SELECTED EXCERPT:

──────

AlloGen / code /scripts /README.md
chq1155's picture
AlloGen public release: Q_theta scorer + PXDesign guidance + Colab demo
ad9572d

code/scripts/ — entry points

This public release ships only the inference and sampling code for Q_θ.

File / dir Purpose
evaluate.py Score binders in a pre-built *.pkl test set with a Q_θ checkpoint; reports Spearman ρ, AUC, selectivity gap.
rescore.py Re-score raw PDB designs (binder + holo + apo) with Q_θ.
pxdesign_guidance/ PXDesign-prior guidance with Q_θ (Langevin / SMC / TDS / classifier).

Training, baseline scoring (ProteinMPNN / ESM-IF / Rosetta / DFIRE / energy panel), guidance for RFdiffusion / Proteina-ComplexA, and paper-figure aggregation are not shipped; the inference path above is the only supported surface for the public release.


Deploying Q_θ with other base models

Q_θ provides two interfaces:

  1. Re-ranker (best-of-K). Given K candidate binders from any prior, score each with S(Y) = Q_θ(X¹, Y) − Q_θ(X⁰, Y) and pick the top. No gradient signal needed; the prior is unmodified.
  2. Gradient signal for guidance. Compute ∇_Y S(Y) via DifferentiableQTheta (in code/models/differentiable_features.py) and inject into the prior's sampler (Langevin step, SMC weight, TDS twist, classifier guidance score).

The pxdesign_guidance/ subdir is a worked example of interface (2) wrapping PXDesign. To plug Q_θ into another prior, mirror that pattern:

RFdiffusion

  1. Clone RFdiffusion: https://github.com/RosettaCommons/RFdiffusion.
  2. Follow its install + checkpoint download.
  3. In RFdiffusion's diffusion loop, after each denoising step, materialize the predicted backbone, build the holo/apo graph inputs expected by DifferentiableQTheta, and either:
    • Apply a Langevin nudge: x ← x + η · ∇_x S(x).

──────

DATA EXCERPTS:

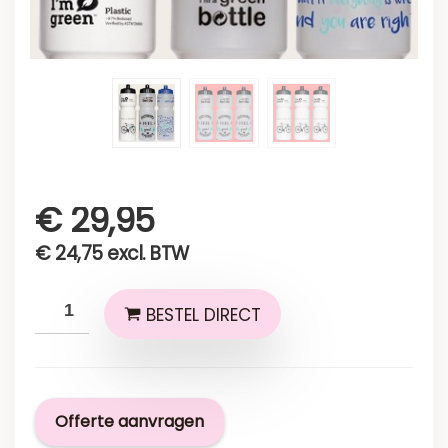
€
29,95
€
24,75
excl. BTW
BESTEL DIRECT
Offerte aanvragen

──────

WHAT YOU SHOULD DO: In the README, reproduce the stretch from "1. Re-ranker (best-of-K)." through "install + checkpoint download." word for word. Answer using only the README text.

EXERCISE SOLUTION:
1. Re-ranker (best-of-K). Given K candidate binders from any prior, score each with S(Y) = Q_θ(X¹, Y) − Q_θ(X⁰, Y) and pick the top. No gradient signal needed; the prior is unmodified.
  2. Gradient signal for guidance. Compute ∇_Y S(Y) via DifferentiableQTheta (in code/models/differentiable_features.py) and inject into the prior's sampler (Langevin step, SMC weight, TDS twist, classifier guidance score).

The pxdesign_guidance/ subdir is a worked example of interface (2) wrapping PXDesign. To plug Q_θ into another prior, mirror that pattern:

RFdiffusion

  1. Clone RFdiffusion: https://github.com/RosettaCommons/RFdiffusion.
  2. Follow its install + checkpoint download.